Sometimes you have to go home in order to grow up.
For Australian football, the creation of the FFA Cup has reconnected the game to its heartland.
It's been a reconciliation of sorts, a celebration of a shared passion and a belated recognition that the game's heart beats strongest in the streets and suburbs where it is played far away from the bright lights of The A League.
Over 3000 people packed into The Kingston Heath Soccer Complex in Melbourne's southern suburbs to watch local heroes, Bentleigh Greens S.C. take on A League leaders Perth Glory in the very first FFA Cup Semi-Final.
Sadly for the home fans, the fairytale run came to an end as an inform Glory found the moments of quality required to progress to the final.
A 3-0 result keeps Kenny Lowe's side brilliant start to the season rolling. For their opponents - a team of highly talented and committed part time pros - it brought to an end a rollicking ride through a cup competition that has caught the imagination of the football public.
The sight of the game's top team turning out a near full strength side in the suburbs to take on a team of carpenters,teachers, students and bricklayers for a spot in a major cup final is the stuff of dreams for every player kicking a ball in parks and paddocks across the country.
The FFA Cup has quickly become the envy other football codes.
No other game offers its true believers a shot at glory quite like this.
As professional football of every hue struggles to reconcile commerce and community, the FFA Cup has given football back to the people.
Coupled with the success of The Western Sydney Wanderers in connecting with those living in Sydney's sprawling west and their success in The Asian Champions League, football in Australia may be finally joining all the dots.

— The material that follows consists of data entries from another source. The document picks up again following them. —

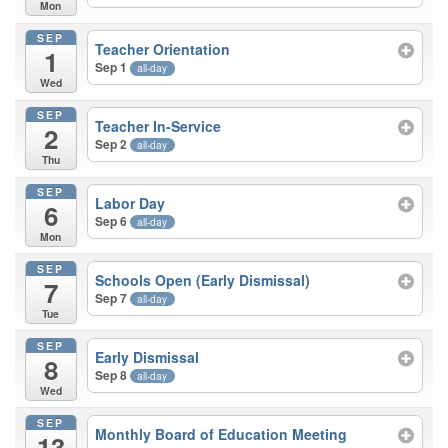
Mon
SEP
Teacher Orientation
1
Sep 1
all-day
Wed
SEP
Teacher In-Service
2
Sep 2
all-day
Thu
SEP
Labor Day
6
Sep 6
all-day
Mon
SEP
Schools Open (Early Dismissal)
7
Sep 7
all-day
Tue
SEP
Early Dismissal
8
Sep 8
all-day
Wed
SEP
Monthly Board of Education Meeting
13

Just as importantly, by taking the game to the towns and suburbs, it has allowed the distinct character and culture of those communities to be expressed and celebrated in all their diversity.
For Australian football it has been a chance to salve the wounds that were yet to heal following the demise of the old NSL.
"New Football" promised a shinny future when it arrived in the guise of the A League a decade ago. In doing so, it turned its back on the enormous contribution to the game made by the old NSL clubs.
There's no question that at the time of its demise, the old NSL was moribund. Soccer Australia was an organisation riven with self interest and petty politics and needed to be levelled. Football needed to start again, and thankfully it did.
Sadly, this came at a cost to some of the game's best people.
The ethnic heritage of these clubs, so much a part of the strength and diversity of the Australian game, was seen as a liability. Australian football underwent a form of ethnic cleansing as it fought to rewrite the narrative of the game as an Australian experience.
It was a cruel conceit that denied some of our most important clubs their rightful place in the history of the game.
Virtually every Socceroo team that every graced a football field owed its debt of gratitude to these football nurseries.
Whilst the A League has steadily built a bridge to an entirely new audience, Australian football has been slow to reconcile it's hunger for a successful future with its responsibility to acknowledge its past.
Ten years on, it may be finally ready to truly embrace its history.
There's a long way to go, but with the success of the FFA Cup it feels like football's coming home.